Bin dokuz yüz yetmiş’li yıllarda “beşinci güç” olarak düşünülen ve fakat 12 Eylül’le budanan güçleriyle, AKP iktidarında daha da güçten düşürülen ve taşeronlaşmayı her dakika enselerinde hisseden sendikalar ve bağlı işçilerden her birinin durumu,  o titreten gecede “iki arada bir derede” olanlardan çok mu farklıydı?
O gece sosyal demokratların durumu mu, unutmadım. İtiraftan kaçınsalar bile sandıksal bir yöntemle AKP’yle yakın vadede baş edemeyeceklerini düşünen CHP’lilerin ezici çoğunluğunun, aslında altan alta generaller için,   “ah bir gelseler!..” diye iç geçirdiklerini adım gibi biliyorum. Onlar,  “ne olur ne olmaz” diye tedbir elden kaçmasın babından sözde demokratlıklarına bilmem ne sürmedikleri için demokrasiden yana gibi görünmüş olduklarına kanmayın, sakın ha!
Kanaatimce o gece en çok korkan  ABD’nin sonuna kadar AKP’nin arkasında durup durmayacağından tam olarak emin olmayan Tayyip Erdoğan’ın kurmaylarıydı. Ama yine de  bunların başına o sıra Menderes’in kefenli siluetiyle yol alan Başbakanı koymak en doğrusu galiba.. Demokrasiye olan düşkünlüklerinden değil, ideolojilerinin “devletleşmeye” evrileceği son virajdı onlar için.  
 O gece alıştığımız ya da çok insanın beklediği “darbesel” bir  harekat olsaydı Kürtlerle birlikte en büyük tırpanı yiyecek olan siyasal İslam kadroları olacaktı. Yani onlar olacaktı, bu kesin! Arkalarındaki desteğe güvenerek hayatlarının zarını attılar.
 Attılar ve kazandılar!.
Askerle aralarındaki kan davası mı;  “Kemalizm” tamamen biterse ancak sona erebilir. Bekleyip göreceğiz.
Ama yine de ve kanaatimce o gece nispeten rahat olan yine de Kürt kesimiydi.

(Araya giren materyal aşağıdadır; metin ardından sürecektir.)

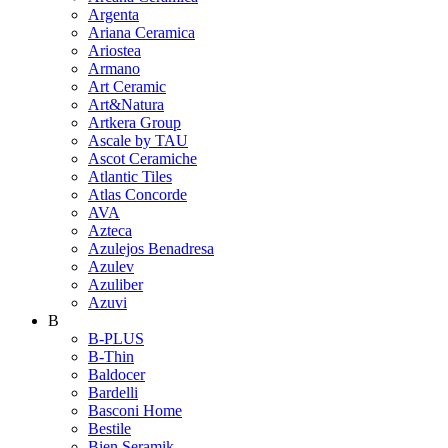
Argenta
Ariana Ceramica
Ariostea
Armano
Art Ceramic
Art&Natura
Artkera Group
Ascale by TAU
Ascot Ceramiche
Atlantic Tiles
Atlas Concorde
AVA
Azteca
Azulejos Benadresa
Azulev
Azuliber
Azuvi
B
B-PLUS
B-Thin
Baldocer
Bardelli
Basconi Home
Bestile
Bien Seramik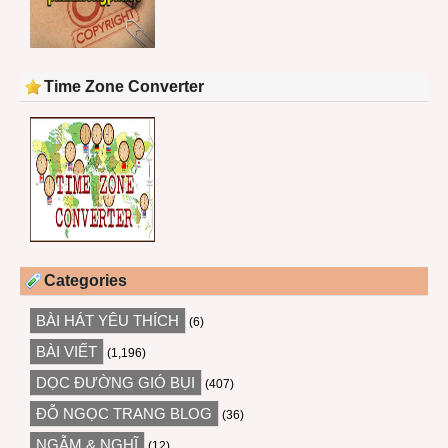
Time Zone Converter
Categories
BÀI HÁT YÊU THÍCH
(6)
BÀI VIẾT
(1,196)
DỌC ĐƯỜNG GIÓ BỤI
(407)
ĐỖ NGỌC TRANG BLOG
(36)
NGẪM & NGHĨ
(12)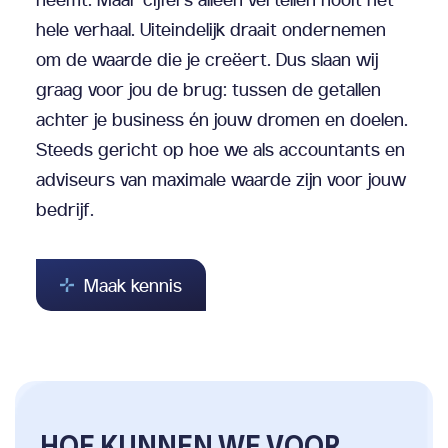
hele verhaal. Uiteindelijk draait ondernemen
om de waarde die je creëert. Dus slaan wij
graag voor jou de brug: tussen de getallen
achter je business én jouw dromen en doelen.
Steeds gericht op hoe we als accountants en
adviseurs van maximale waarde zijn voor jouw
bedrijf.
Maak kennis
HOE KUNNEN WE VOOR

AKP’ye sırnaşanların dışında kalan,  özellikle Özgürlük Mücadelesi ve yandaşları için “değişen” bir şeyin olmayacağı belliydi..  Komutanların yapacağı bir darbenin birinci hedefinin (Siyasal İslam değilse) Kürtlerin olacağını söylemiştik, ancak Türkiye toplumu içerisinde “gard” sahibi yegane örgütlü kesim de yine Kürtlerdi. 12 Eylül’ün ateşi içerisinde doğan ve onun ardıl kadrolarıyla savaşarak büyüyüp gelişen Özgürlük Mücadelesi açısından çok fazla şey fark etmeyecekti anlayacağınız..
Hiç kuşkusuz çok farklı tutum takınanlar da olmuştur o gecede. Ama kabul edelim ki, YAŞ’la kendini patlatan kriz,  uluslar arası “mütegallibe” güçlerin bu şekil  bir onayı ile yanımızdan “teğet” gibi geçtiğini sandığımız “o gece”de olası   mütalaa ve mülahazalar yaklaşık bu şekil olmuştur diye düşünüyorum.